- IATA: none; ICAO: none;

Summary
- Airport type: Public-use (historical)
- Owner/Operator: Private
- Serves: Kansas City
- Location: Kansas City, Missouri/Raytown, Missouri
- Opened: 1922
- Closed: 1949
- Passenger services ceased: 1949
- Time zone: CST (UTC−06:00)
- • Summer (DST): CDT (UTC−05:00)
- Coordinates: 38°59′41″N 94°28′34″W﻿ / ﻿38.99472°N 94.47611°W

Map
- Richards Field Location in Missouri Richards Field Richards Field (the United States)

= Richards Field =

Richards Field was the first airport in the Kansas City metropolitan area.
The field was established in 1922 near the border between Kansas City, Missouri, and Raytown, Missouri, at the southeast corner of Blue Ridge Boulevard and Gregory Boulevard. It was named for John Francisco Richards II, a Kansas City aviator killed in World War I. The airport was visited by Charles Lindbergh.

== History ==

=== Establishment ===
Richards Field was established in 1922 as Kansas City's first commercial airport by Major Howard Wehrle, Fred Harvey, Simpson Yeomans, Roger Crittenden, and Robert Lester.
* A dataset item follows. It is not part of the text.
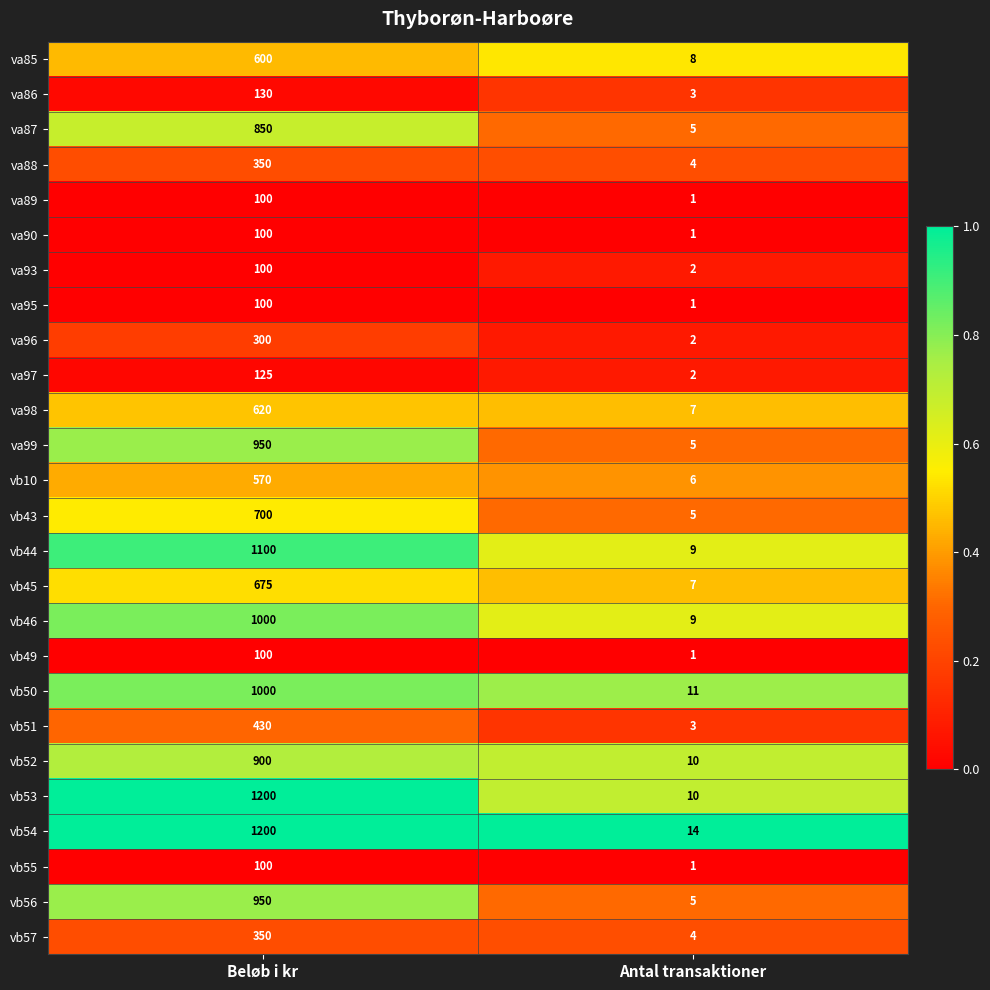

What is the difference between the vb52 values at Antal transaktioner and Beløb i kr?

890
The airport was strategically located at the intersection of Blue Ridge Boulevard and Gregory Boulevard, on the border between Kansas City and Raytown, Missouri.

The field was named in honor of First Lieutenant John Francisco Richards II (July 31, 1896 – September 26, 1918), who was shot down during the Meuse-Argonne Offensive in World War I while serving in the 1st Aero Squadron. Richards was the first Kansas City officer to die while in the Army flying service.In 1927, Kansas City built Kansas City Downtown Airport, which was briefly called New Richards Field and then became Kansas City Municipal Airport. Richards' name was to be used for Richards-Gebaur Air Force Base.

After the downtown airport was built, the Raytown airport became known as Ong Field for aviator William Ong. The airport was abandoned in 1949 and became a subdivision called Gregory Heights, with Ong Lake in the 1950s. A historical marker/plaque can be found at 9063 Gregory Blvd, Raytown, MO, marking the spot of the old airfield.